In 2006 MedImmune was awarded a Department of Health and Human Services (HHS) contract to develop a cell culture system for seasonal and pandemic flu. The project involves both upstream and downstream work and, according to George W. Kemble, Ph.D., vp of R&D and GM, “we came up with a robust program.”
The vaccine is based on the Madin-Darby Canine Kidney (MDCK) cell line. When compared to several other popular, potential substrates for virus production, “MDCK cells supported high levels of vaccine virus production for multiple different live attenuated influenza vaccine (LAIV) subtypes in both serum-containing and serum-free media. These results suggest that MDCK cell-based production can be used as an alternative production platform to the currently used egg-based LAIV production system,” Dr. Kemble explains.
“Lab-scale bioreactors can produce 10,000 to 100,000 doses or more with this cell line,” he adds. Additionally, this cell line has a lower tumorigenic potential than many other similar cell lines used for vaccine development.
MedImmune has developed “a more robust, purification process,” Dr. Kemble says, because live viruses can’t tolerate the harsh conditions typical for inactivated viruses. This new process is at “late preclinical stage now. An IND has been submitted to CBER,” and MedImmune is talking with HHS about how to proceed. As it moves into clinical trials, “we’ll probably use a prototype pandemic virus strain.”
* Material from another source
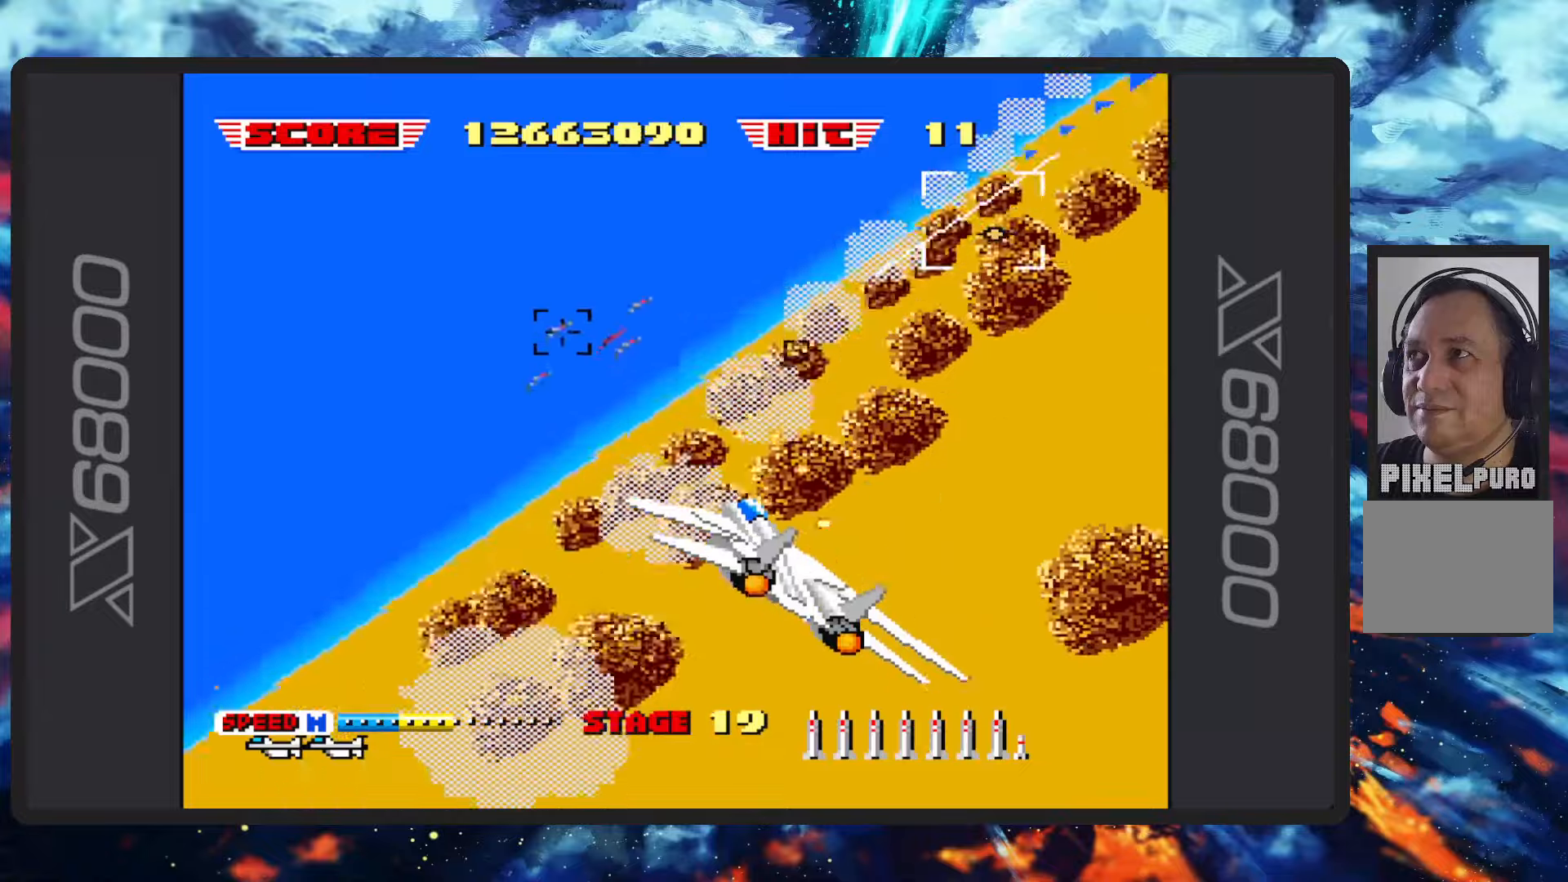
{"buttons": ["B"], "left_stick": "center", "events": [[34, "Y", "down"], [50, "left_stick", "center"], [167, "Y", "up"], [267, "left_stick", "up-left"], [367, "Y", "down"], [451, "left_stick", "center"], [501, "Y", "up"]]}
As cell-culture applications grow, so does the need for automation. In response, The Automation Partnership (TAP) introduced ambr™, an automated microbioreactor system, earlier this year. This system replicates the conditions in 5–10 L bioreactors within 10–15 mL vials. The system also provides stirred sparged culture with closed loop control of DO and pH along with automated sampling and feeding.
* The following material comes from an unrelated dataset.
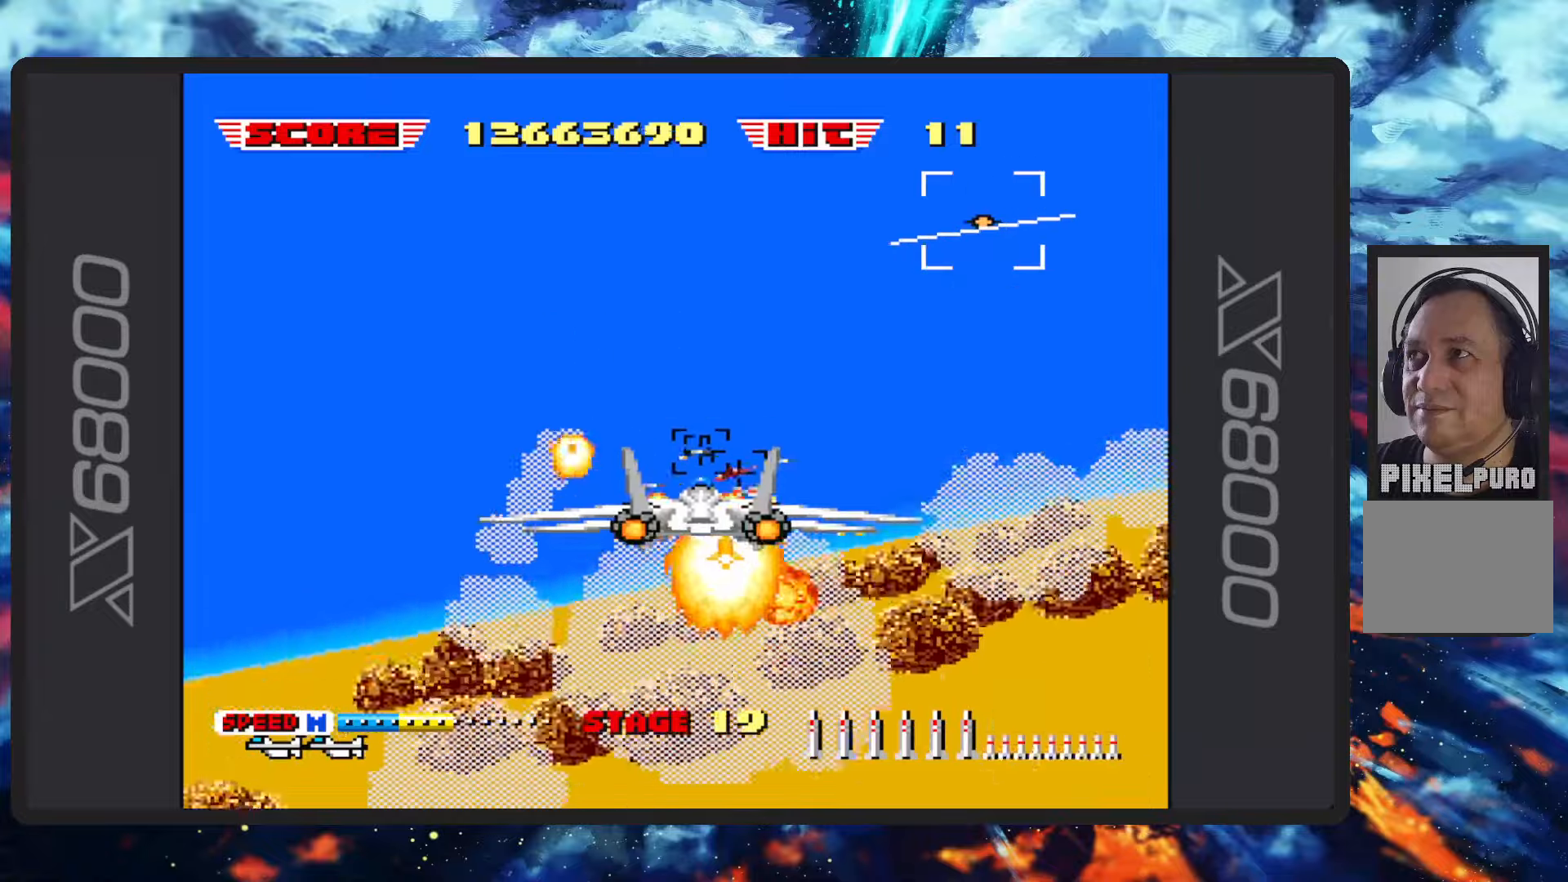
{"buttons": ["B", "Y"], "left_stick": "up-left", "events": [[67, "B", "up"], [83, "B", "down"], [367, "left_stick", "up-left"], [400, "Y", "down"]]}
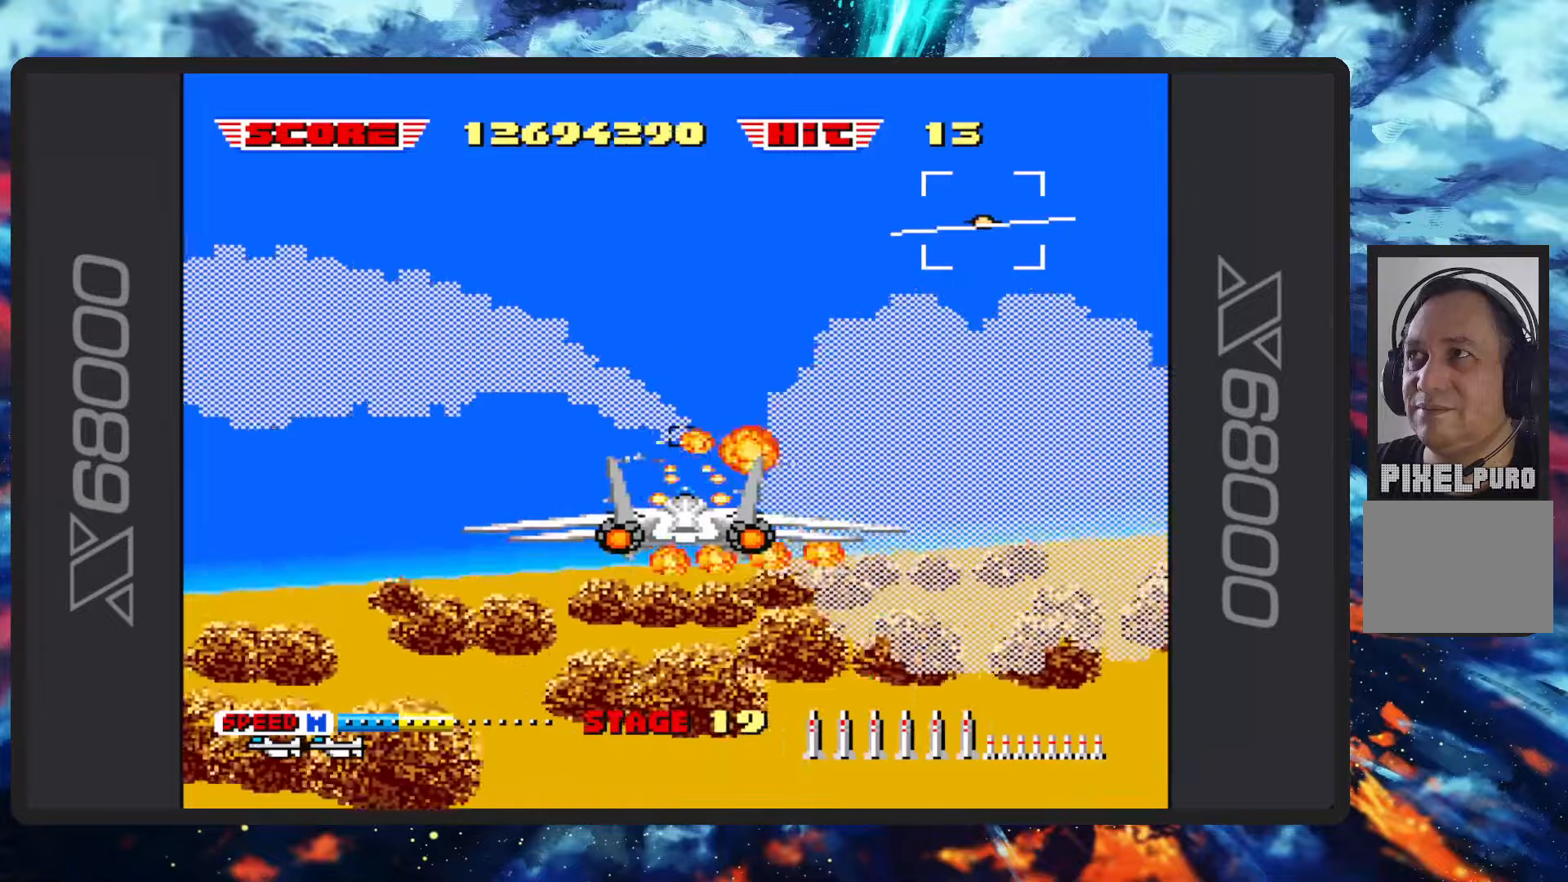
{"buttons": ["B"], "left_stick": "up-left", "events": [[34, "Y", "up"], [217, "Y", "down"], [317, "Y", "up"]]}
“Results from ambr’s beta testers have shown that the productivity values match those of larger bioreactors for fed-batch processes,” according to Richard Wales, Ph.D., systems development. Those early users also found a correlation in the amount of protein produced.
In many labs, “there’s a queue for bioreactors,” Dr. Wales says. “People tell us one FTE can manage four to eight bench-scale bioreactors at the 2 to 10 liter scale.” In contrast, that same FTE can manage 24 microbioreactors in the ambr system in only a quarter of the time. “There’s quite an overhead associated with larger bioreactors,” he explains, in terms of labor and cleaning, as well as materials consumption.
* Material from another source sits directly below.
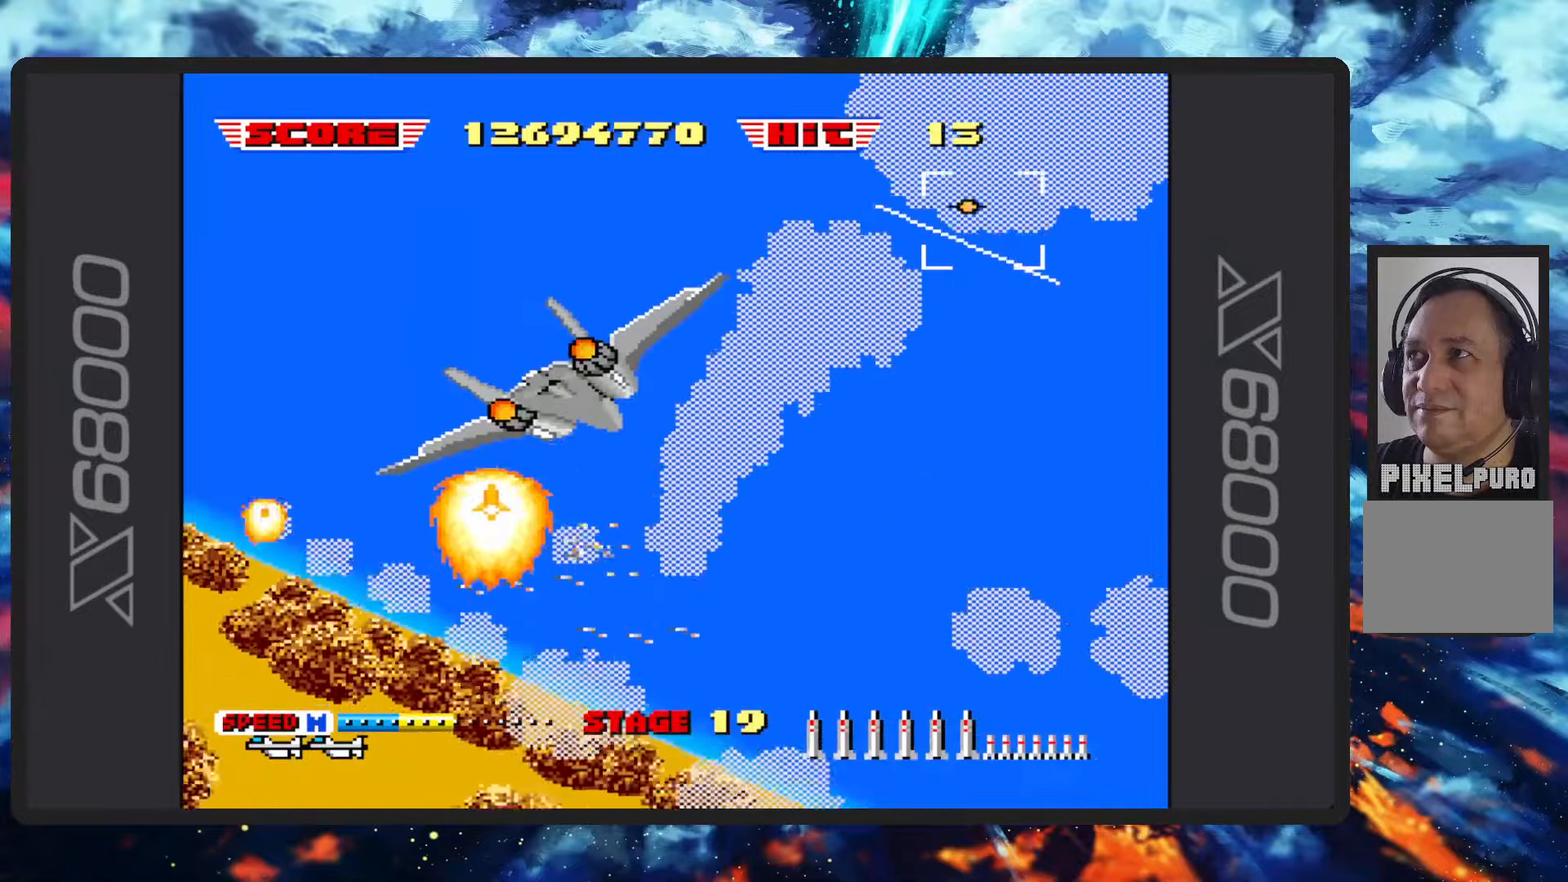
{"buttons": ["B"], "left_stick": "left", "events": [[50, "Y", "down"], [133, "left_stick", "left"], [200, "Y", "up"]]}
In contrast, ambr automates tedious tasks, including set-up, feeding, sampling, and maintenance. This saves a significant amount of time, as does the disposable nature of the bioreactors. ambr reportedly has applications throughout the biodevelopment process, but TAP is focusing initially on cell-line selection and characterization and early process development.
Another recent addition to cell-culture automation, TAP’s Sonata™ cultures and processes insect and mammalian cell lines in shake flasks. It can count cells, add and decant media, centrifuge and harvest cells, and provide refrigeration, allowing optimization to occur at any time, thereby increasing workflow, Dr. Wales says. With automation, “you get a much higher level of consistency.”